Showing posts with label Making It Easy To Kill. Show all posts
Showing posts with label Making It Easy To Kill. Show all posts

Friday, April 29, 2011

FLIR



Forward Looking Infrared has been around a long time. I first saw it in use over 30 years ago, cruising along the Rio Grande in an INS helicopter. FLIR has given U.S. troops the ability to see at night without being seen. It has completely altered the nature of modern warfare. It's incredible stuff. It reduces the human beings at the receiving end of a weapon to mere targets on a screen. If it's true, as I was told growing up in Texas, that distant is polite, FLIR makes killing about as polite as it gets.

I read recently that some researches believe playing kill-or-be-killed war games improves cognition. According to Daphne Bavelier, an assistant professor in the department of brain and cognitive science at the University of Rochester, people who play fast-paced games "have better vision, better attention and better cognition." Bavelier was a presenter at a symposium on the educational uses of video and computer games.

I'm constantly running into reports that suggest video game players make the best surgeons, pilots and CAD monkeys.

I guess that depends on the individual. My first video game was Doom, and after playing it for a month or so, I developed tunnel vision that lasted for weeks after I stopped playing the game. It was like walking around, looking at the world through a tube about the size of a coffee can.

Last year, Jane Mayer reported in the New Yorker that some of the CIA agents who fly the lethal drones over Afghanistan wear flight suits at work. Mayer's October 2009 article, The Predator War, explores the risks of using predator drones as our weapon of choice in the war on terror.



The New Yorker, October 26, 2009

I don't doubt that video games are educational and have real potential for making work more fun.

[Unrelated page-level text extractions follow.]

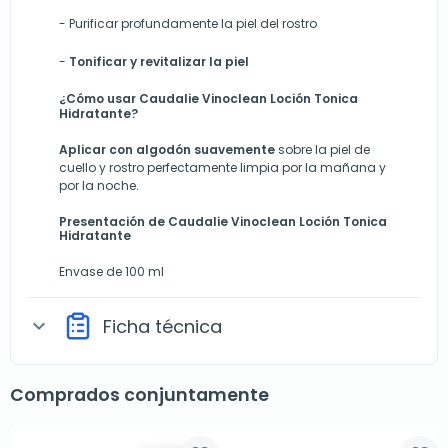
-
Purificar profundamente la piel del rostro
-
Tonificar y revitalizar la piel
¿Cómo usar Caudalie Vinoclean Loción Tonica
Hidratante?
Aplicar con algodón suavemente
sobre la piel de
cuello y rostro perfectamente limpia por la mañana y
por la noche.
Presentación de Caudalie Vinoclean Loción Tonica
Hidratante
Envase de 100 ml
Ficha técnica
expand_more
Comprados conjuntamente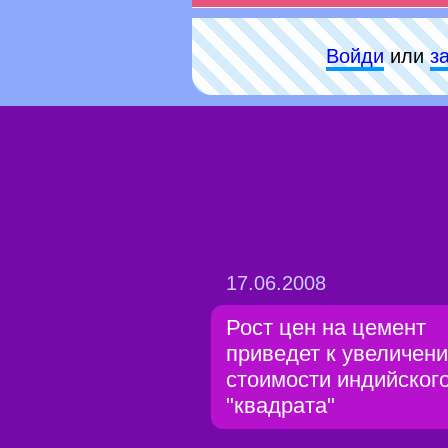
Войди
или
з
17.06.2008
Рост цен на цемент
приведет к увеличен
стоимости индийског
"квадрата"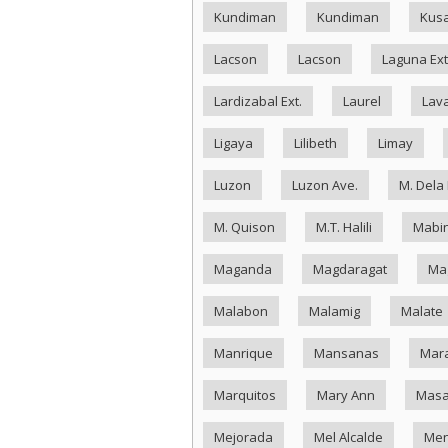
Kundiman
Kundiman
Kus
Lacson
Lacson
Laguna Ext
Lardizabal Ext.
Laurel
Lav
Ligaya
Lilibeth
Limay
Luzon
Luzon Ave.
M. Dela
M. Quison
M.T. Halili
Mabin
Maganda
Magdaragat
Ma
Malabon
Malamig
Malate
Manrique
Mansanas
Mar
Marquitos
Mary Ann
Masa
Mejorada
Mel Alcalde
Me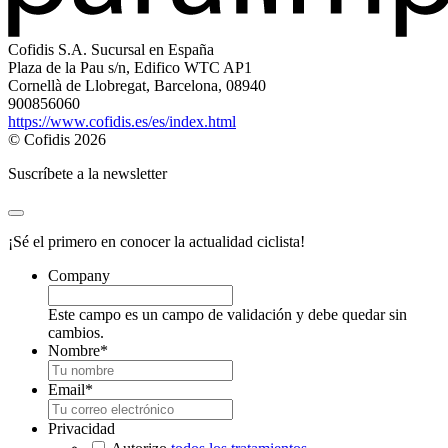
Cofidis S.A. Sucursal en España
Plaza de la Pau s/n, Edifico WTC AP1
Cornellà de Llobregat, Barcelona, 08940
900856060
https://www.cofidis.es/es/index.html
© Cofidis 2026
Suscríbete a la newsletter
¡Sé el primero en conocer la actualidad ciclista!
Company
Este campo es un campo de validación y debe quedar sin
cambios.
Nombre
*
Email
*
Privacidad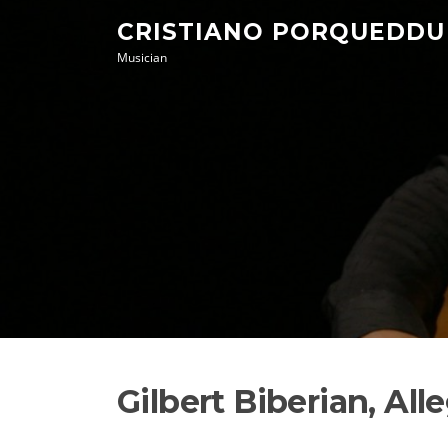
Skip
CRISTIANO PORQUEDDU
to
Musician
content
Gilbert Biberian, All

One of the best games I've heard about was used by currency traders. The traders sat in the cockpit of a virtual fighter jet and gunned down stacks of foreign currency with bullets denominated in dollars to exchange dollars for Euros, Francs or Marks. To buy dollars, they loaded up with a foreign currency and gunned down piles of dollars.

You could develop a Madoff version of that game that helped investment advisors gun down their clients fortunes, and, in the advanced version, gun down their clients themselves, saving them the trouble of jumping out of windows.

Professor Bavelier had some good ideas about ways to "harness the positive effects" of first-person shooter games without violence.

"As you know," she said, "most of us females just hate those action video games. You don't have to use shooting. You can use, for example, a princess who has a magic wand and whenever she touches something, it turns into a butterfly and sparkles."

Put that into the targeting system of an Apache helicopter and you might have something.

Personally, I'm looking forward to smart weapons that know when to shoot and when not to.